§ Consignes:
[1] Répondez à ces questions sur l'article consacré à la visite d'Olaf Scholz à Pékin :
(a) Combien d'heures la visite a-t-elle duré ?
(b) Quelle télévision a rapporté les propos de Xi Jinping ?
(c) Quel ministère Annalena Baerbock dirige-t-elle ?
[2] Quelles personnes sont nommées dans l'article sur la visite d'Olaf Scholz à Pékin ?
[3] Recopiez le passage de l'article sur la visite d'Olaf Scholz à Pékin qui va de « Olaf Scholz en » jusqu'à « Chine et l’Occident. ».

§ Texte extrait:
Olaf Scholz en solo à Pékin en pleine défiance occidentale envers la Chine

Le chancelier allemand Olaf Scholz accueilli par le président chinois Xi Jinping, au Grand Palais du Peuple à Pékin, le 4 novembre 2022. (Source : DW)
Le chancelier allemand Olaf Scholz accueilli par le président chinois Xi Jinping, au Grand Palais du Peuple à Pékin, le 4 novembre 2022. (Source : DW)
Le chancelier allemand Olaf Sholz a effectué une visite éclair à Pékin ce vendredi 4 novembre, devenant le premier dirigeant du G7 à se rendre en Chine depuis trois ans. Sa visite a suscité des critiques acerbes en Europe et même dans son pays, alors que le fossé se creuse entre la Chine et l’Occident.
La visite n’a duré que 11 heures, mais le président chinois Xi Jinping s’est félicité de la venue du chancelier allemand. Le président chinois a appelé l’Allemagne à renforcer ses liens avec la Chine, tandis qu’Olaf Sholtz a vanté l’industrie allemande et estimé que sa visite permettrait de « développer davantage » la coopération économique entre les deux pays. Si Olaf Sholtz a dit devant la presse étrangère avoir demandé au président Xi Jinping de faire jouer « son influence » sur la Russie afin qu’elle mette fin à sa « guerre d’agression » contre l’Ukraine, son interlocuteur lui a répondu : « La Chine et l’Allemagne doivent se respecter mutuellement » et « résister conjointement aux interférences » dans leur relation, selon des propos rapportés par la télévision publique chinoise CCTV.
Les propos prêtés à Xi Jinping visent, sans le dire explicitement, les États-Unis. Le président chinois a en effet longtemps espéré utiliser les liens de la Chine avec l’Union européenne pour faire contrepoids aux Américains, avec lesquels les tensions ne cessent de s’envenimer.
Mais les piques se sont multipliées en Europe et ailleurs sur cette visite abondamment critiquée par les alliés européens de l’Allemagne ainsi qu’au sein même de la coalition du chancelier. Plusieurs de ses ministres avaient invité Olaf Scholz à faire preuve de moins de naïveté à l’égard de Pékin. C’est le cas du ministre de l’Économie et du Climat Robert Habeck, tandis que Annalena Baerbock, la ministre des Affaires étrangères, a, elle, mis en garde contre le risque de dépendance à l’égard de la Chine, comme ce fut le cas avec la Russie et son gaz. Pour l’écologiste allemande, Berlin ne devrait « plus dépendre d’un pays qui ne partage pas nos valeurs » pour ne pas devenir « politiquement vulnérable au chantage » et à ne pas commettre les mêmes « erreurs » qu’avec la Russie.

§ Entrées:
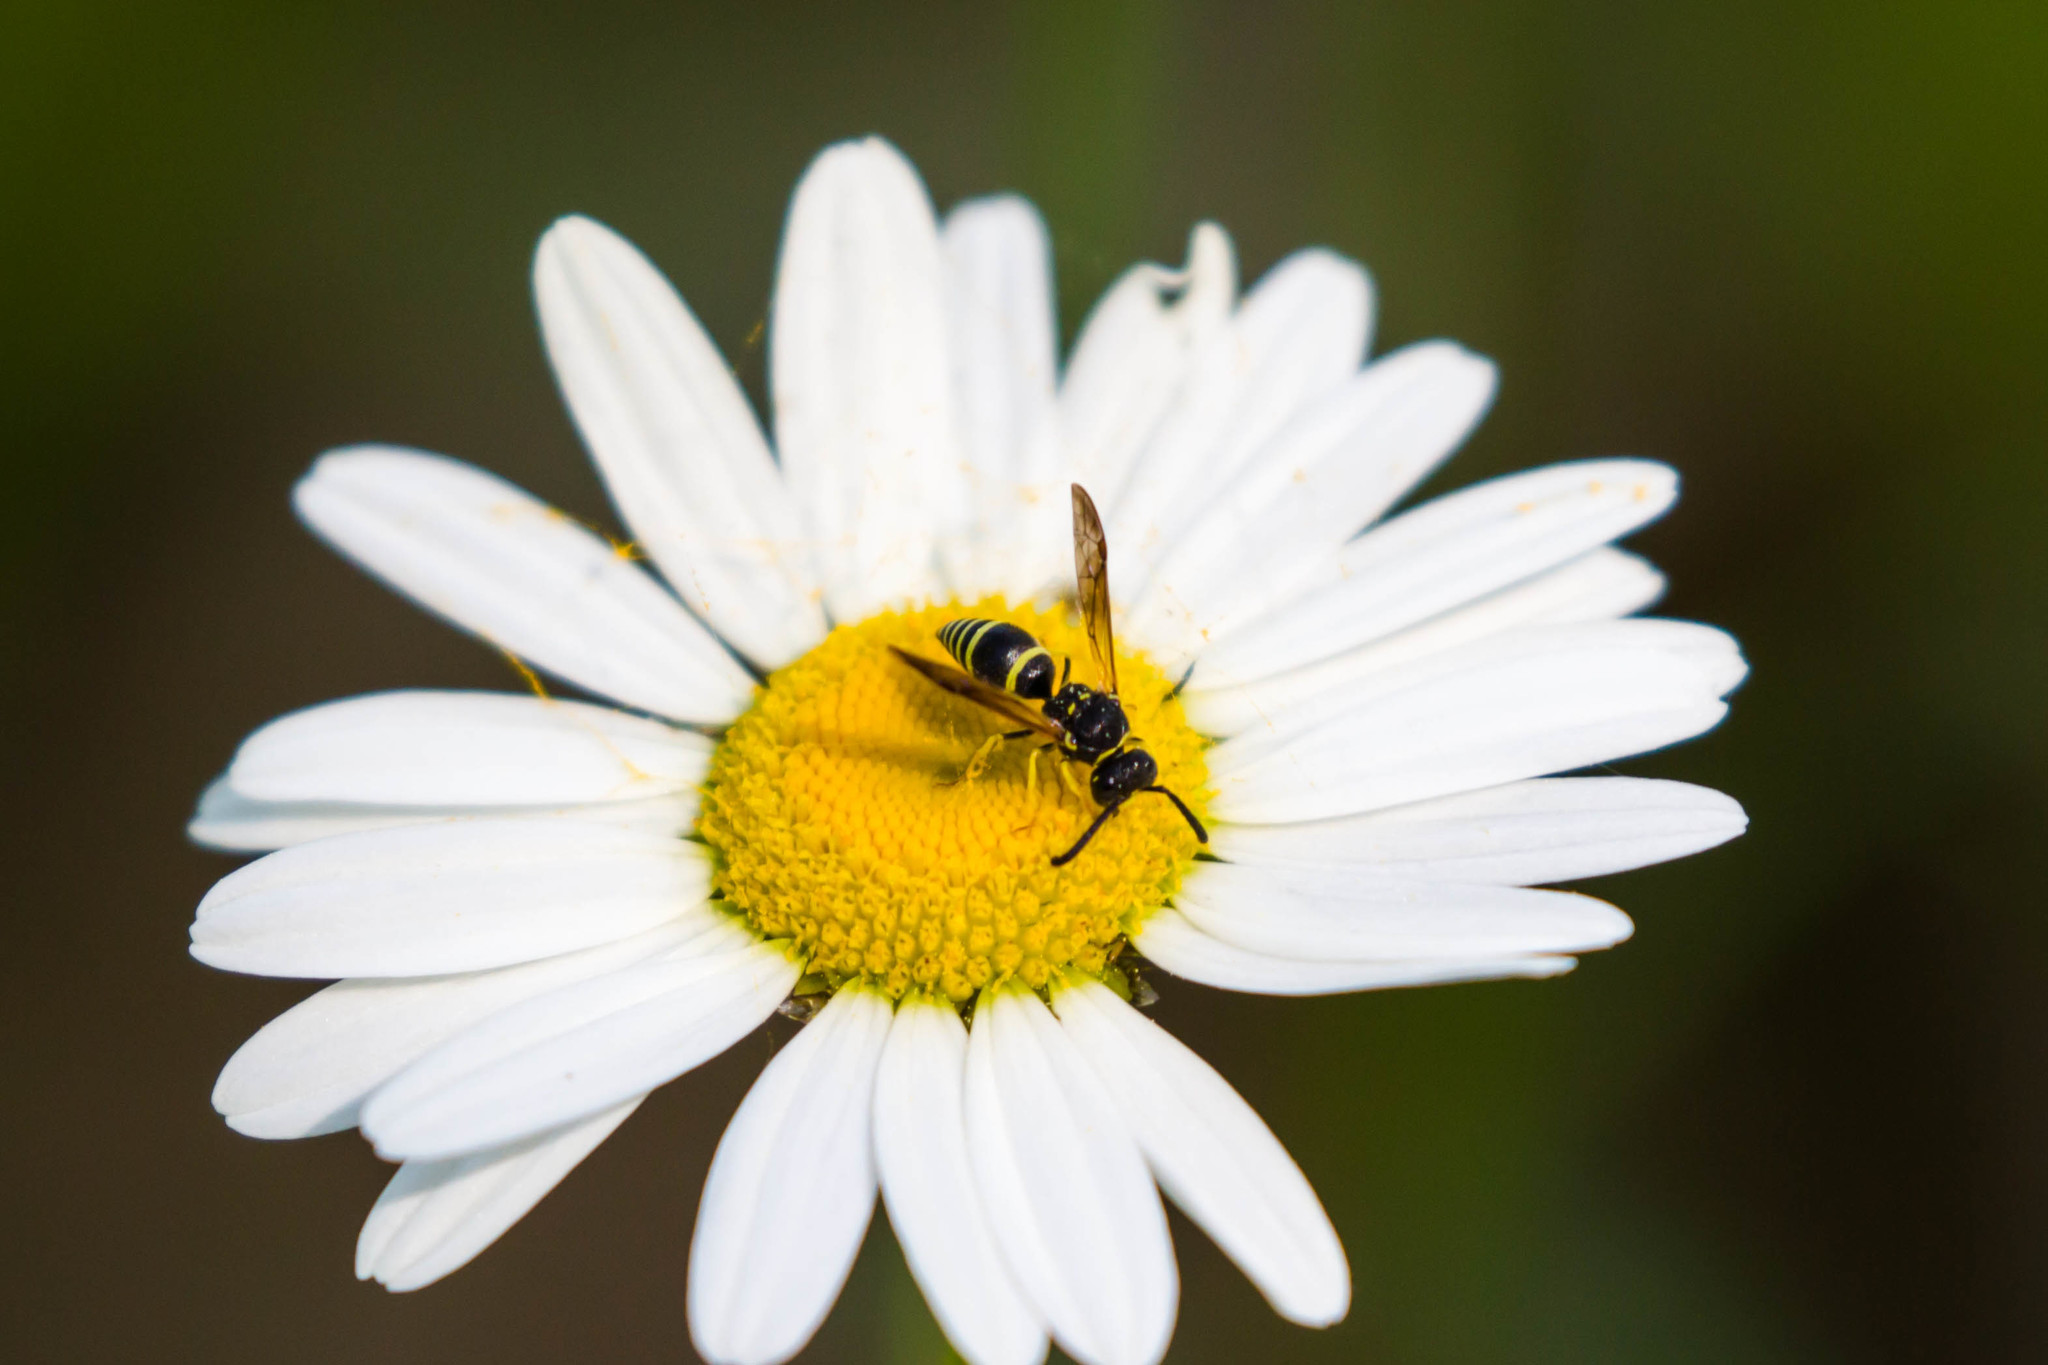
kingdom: Animalia
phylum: Arthropoda
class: Insecta
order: Hymenoptera
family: Vespidae
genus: Ancistrocerus
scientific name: Ancistrocerus
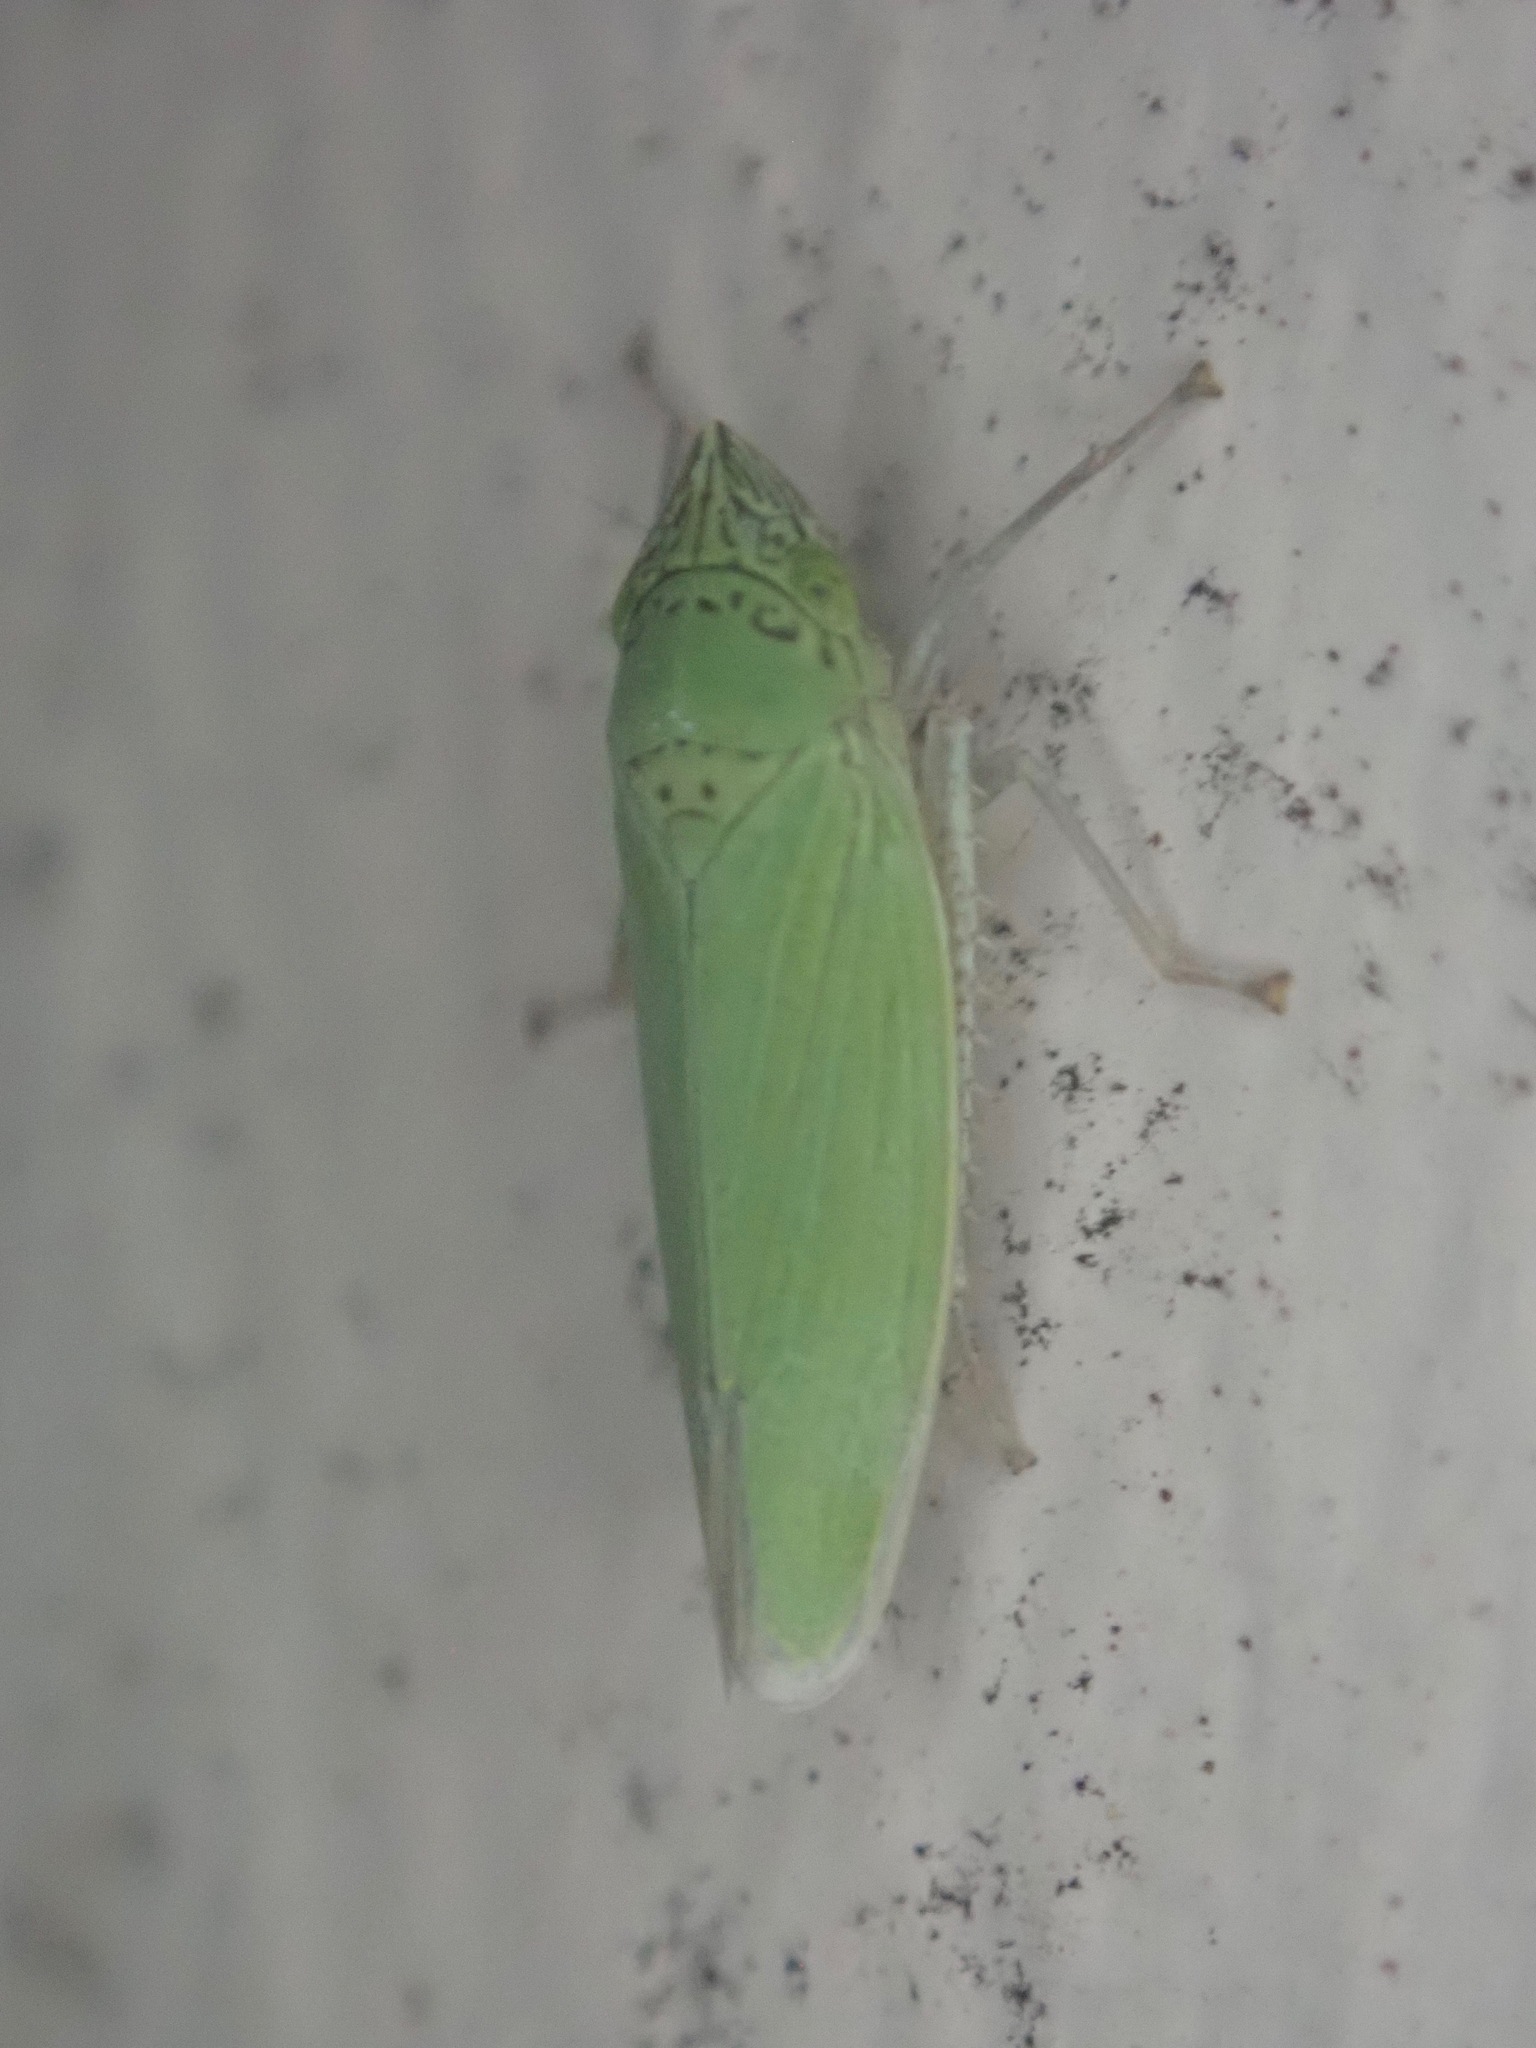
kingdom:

§ Résultats:
[1]
(a) 11 heures.
(b) La télévision publique chinoise CCTV.
(c) Les Affaires étrangères.

[2] Olaf Scholz, Xi Jinping, Robert Habeck, Annalena Baerbock

[3]
Olaf Scholz en solo à Pékin en pleine défiance occidentale envers la Chine

Le chancelier allemand Olaf Scholz accueilli par le président chinois Xi Jinping, au Grand Palais du Peuple à Pékin, le 4 novembre 2022. (Source : DW)
Le chancelier allemand Olaf Scholz accueilli par le président chinois Xi Jinping, au Grand Palais du Peuple à Pékin, le 4 novembre 2022. (Source : DW)
Le chancelier allemand Olaf Sholz a effectué une visite éclair à Pékin ce vendredi 4 novembre, devenant le premier dirigeant du G7 à se rendre en Chine depuis trois ans. Sa visite a suscité des critiques acerbes en Europe et même dans son pays, alors que le fossé se creuse entre la Chine et l’Occident.